TASK DESCRIPTION = Go through the entries below and collect each line with the string "down" in it.

SOURCE DATA =
★ ★ ★ ★

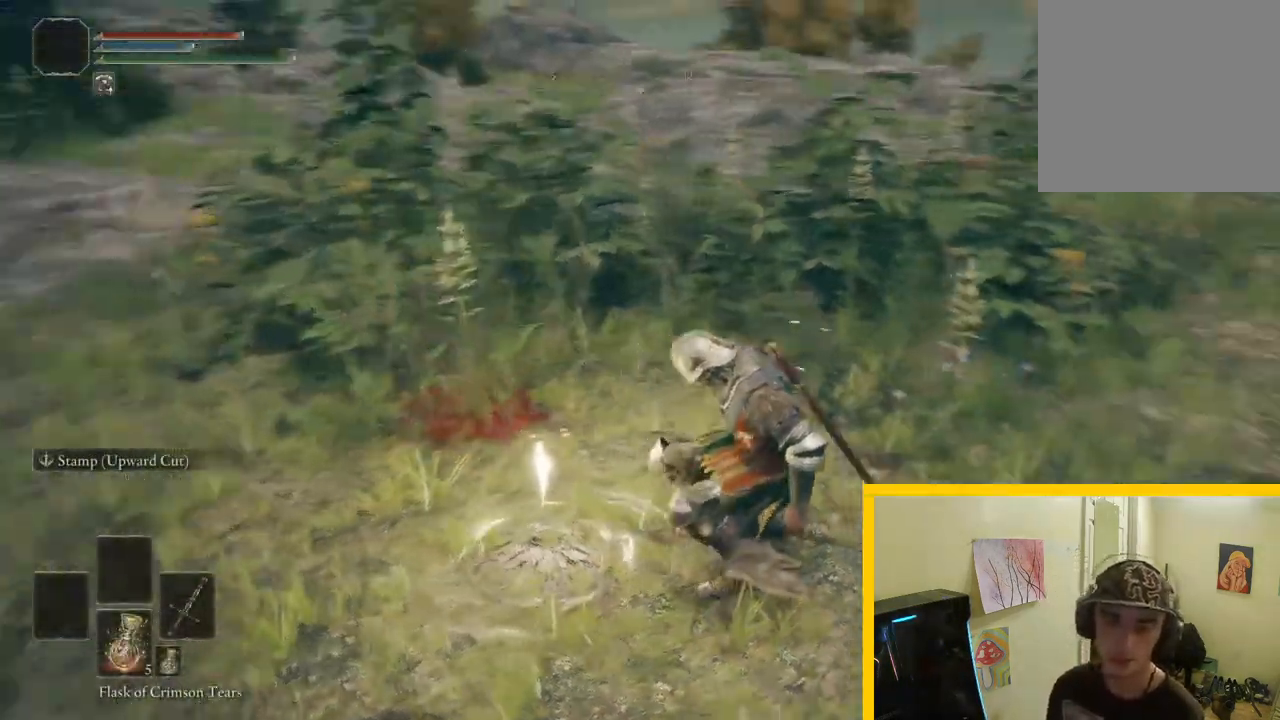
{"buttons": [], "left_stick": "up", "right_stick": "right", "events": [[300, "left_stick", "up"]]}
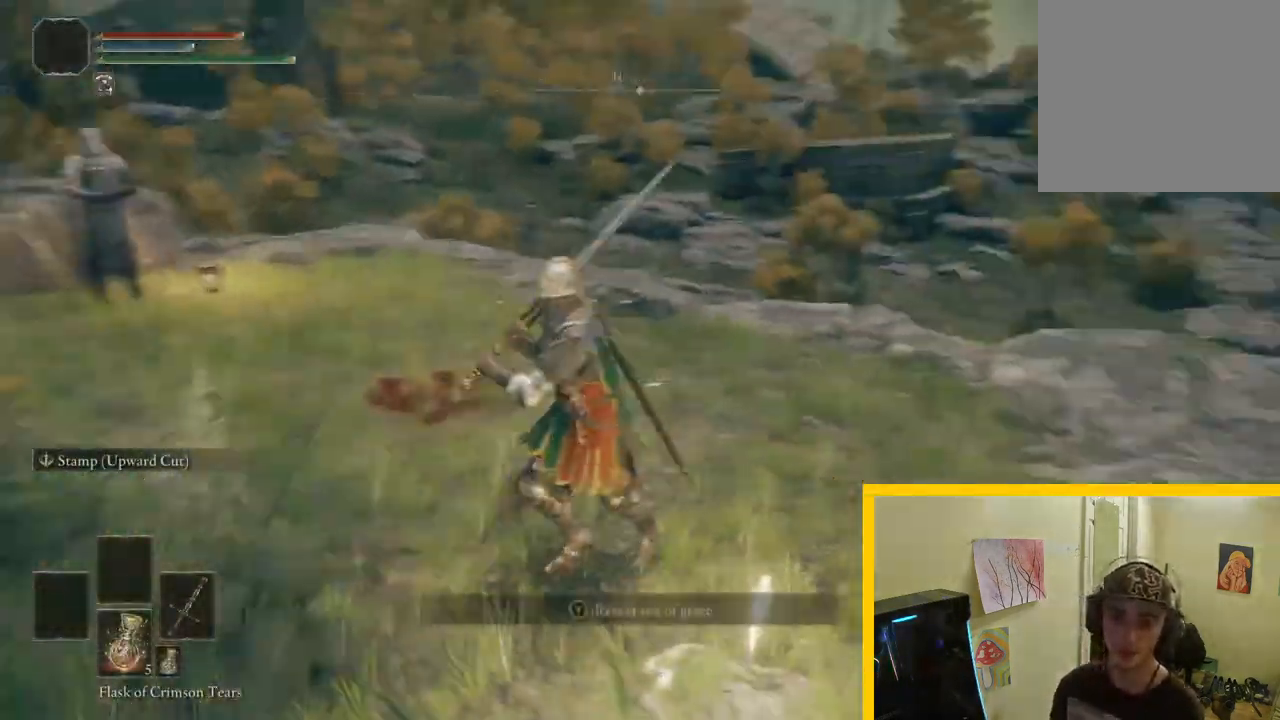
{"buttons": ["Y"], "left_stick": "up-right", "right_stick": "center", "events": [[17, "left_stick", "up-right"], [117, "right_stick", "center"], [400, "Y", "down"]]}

★ ★ ★ ★

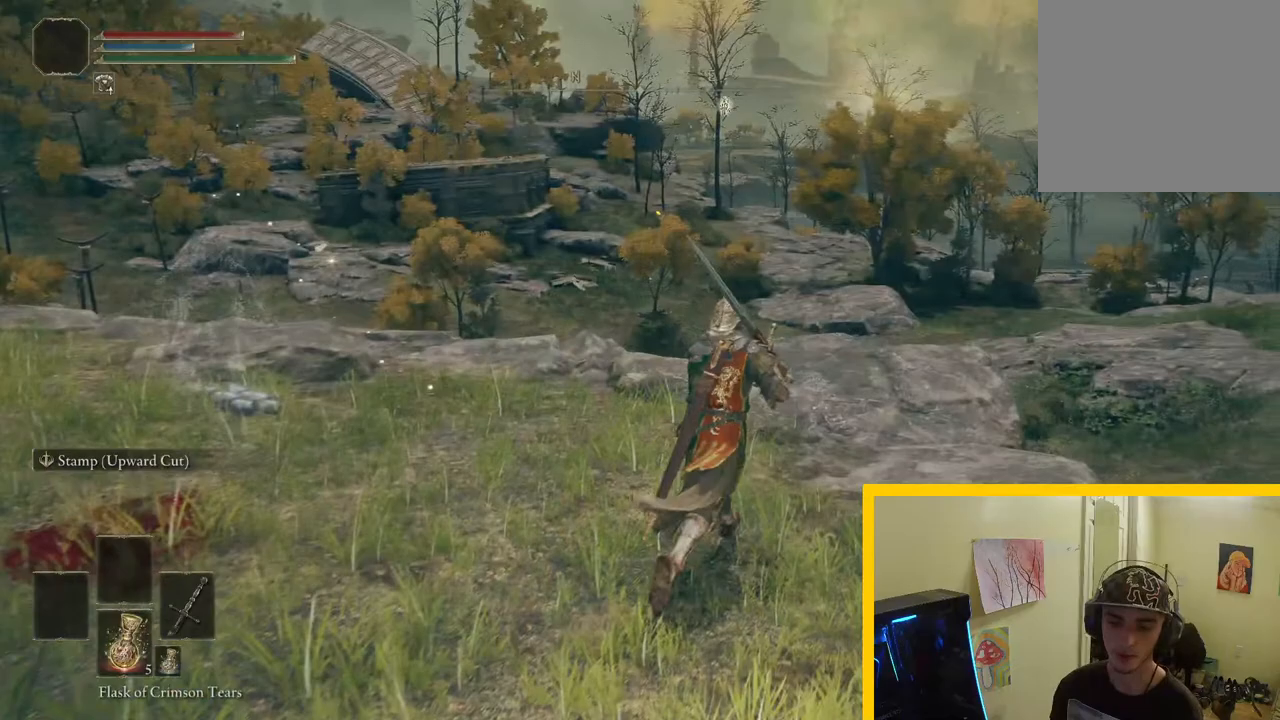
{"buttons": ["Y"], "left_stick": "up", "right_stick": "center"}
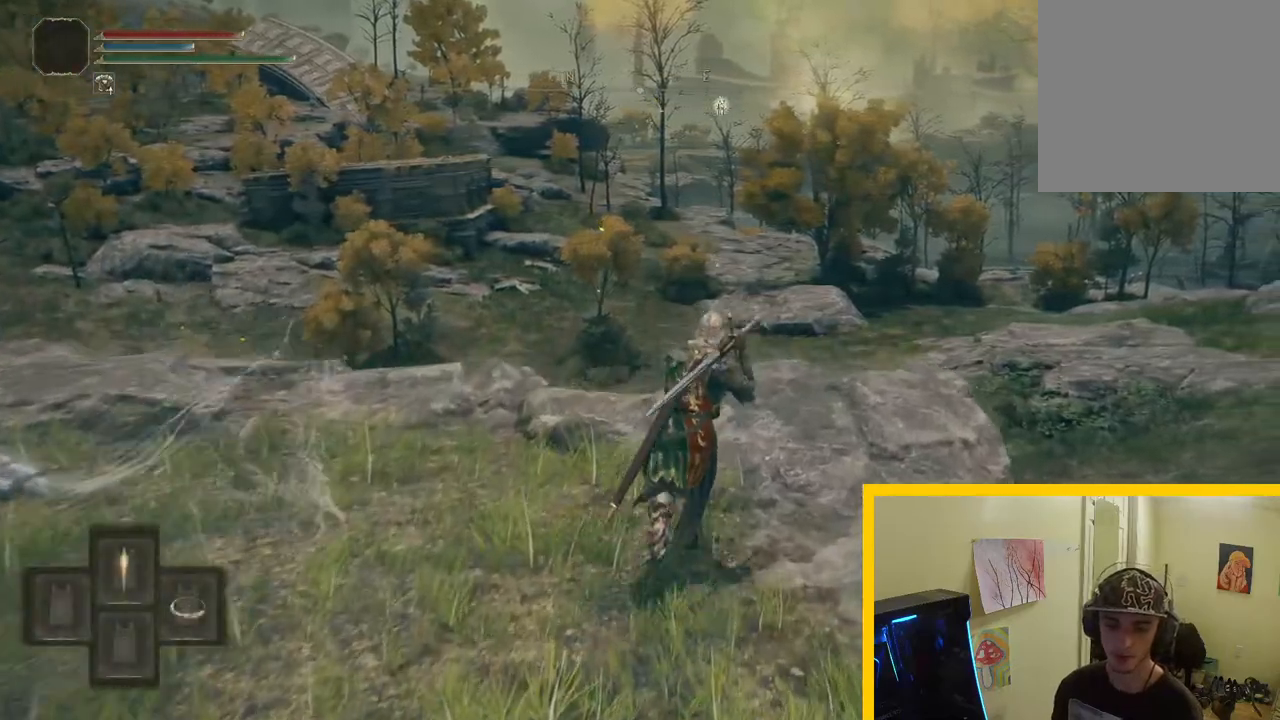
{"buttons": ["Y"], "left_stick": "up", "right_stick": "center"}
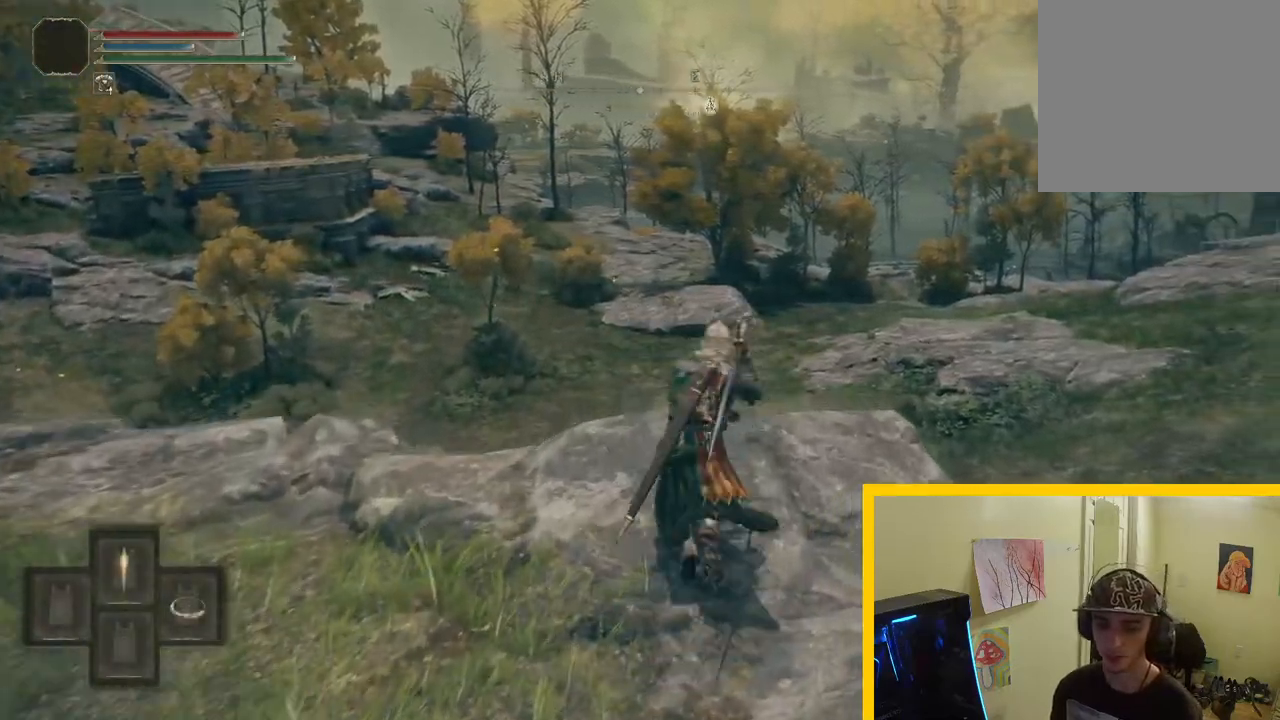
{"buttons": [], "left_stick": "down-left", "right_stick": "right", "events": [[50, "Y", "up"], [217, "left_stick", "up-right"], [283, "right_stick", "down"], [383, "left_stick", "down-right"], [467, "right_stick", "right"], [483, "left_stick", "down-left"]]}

★ ★ ★ ★

EXERCISE OUTPUT =
{"buttons": ["Y"], "left_stick": "up-right", "right_stick": "center", "events": [[17, "left_stick", "up-right"], [117, "right_stick", "center"], [400, "Y", "down"]]}
{"buttons": [], "left_stick": "down-left", "right_stick": "right", "events": [[50, "Y", "up"], [217, "left_stick", "up-right"], [283, "right_stick", "down"], [383, "left_stick", "down-right"], [467, "right_stick", "right"], [483, "left_stick", "down-left"]]}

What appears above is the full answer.